_WORK INSTRUCTIONS_.
a. In the mempool code excerpt, list every distinct function or method that the code calls, naming each one once.
b. What error message does the mempool code excerpt produce when a column family handle cannot be found?
c. Write the next part of the mempool code excerpt, beginning right after its final comment.

_SOURCE EXTRACT_.
Code from: https://github.com/immunefi-team/attackathon-movement/blob/a2790c6ac17b7cf02a69aea172c2b38d2be8ce00/protocol-units/mempool/util/src/lib.rs#L84-L93

Storing a batch of transactions in the mempool

As a reference, below is the function that stores the transaction in the database:

async fn add_mempool_transactions(
	&self,
	transactions: Vec<MempoolTransaction>,
) -> Result<(), anyhow::Error> {
	let db = self.db.clone();
	tokio::task::spawn_blocking(move || {
		let mempool_transactions_cf_handle = db
			.cf_handle(cf::MEMPOOL_TRANSACTIONS)
			.ok_or_else(|| Error::msg("CF handle not found"))?;
		let transaction_lookups_cf_handle = db
			.cf_handle(cf::TRANSACTION_LOOKUPS)
			.ok_or_else(|| Error::msg("CF handle not found"))?;
                                                                                      
		// Add the transactions and update the lookup table atomically
		// in a single write batch.

_GIVEN INFORMATION_.
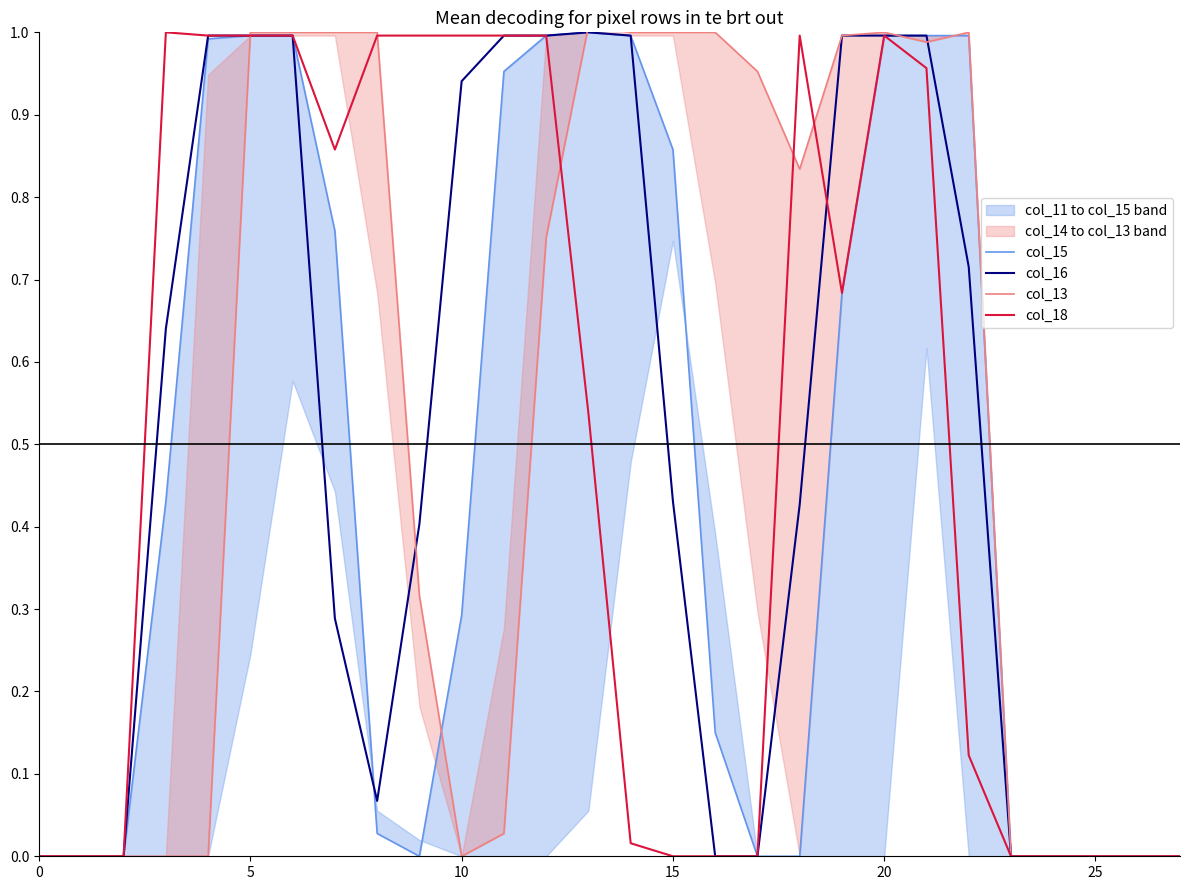

The col_16 series shows 1.0 at 5. True or false?

True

_TASK-BY-TASK OUTPUTS_.
a. clone, tokio::task::spawn_blocking, cf_handle, ok_or_else, Error::msg

b. "CF handle not found"

c.
		// https://github.com/movementlabsxyz/movement/issues/322
                                                                                      
		let mut batch = WriteBatch::default();
                                                                                      
		for transaction in transactions {
                                                                                      
			if Self::internal_has_mempool_transaction(&db, transaction.transaction.id())? {
				continue;
			}
                                                                                      
			let serialized_transaction = bcs::to_bytes(&transaction)?;
			let key = construct_mempool_transaction_key(&transaction)?;
			batch.put_cf(&mempool_transactions_cf_handle, &key, &serialized_transaction);
			batch.put_cf(
				&transaction_lookups_cf_handle,
				transaction.transaction.id().to_vec(),
				&key,
			);
		}
                                                                                      
		db.write(batch)?;
                                                                                      
		Ok::<(), Error>(())
	})
	.await??;
	Ok(())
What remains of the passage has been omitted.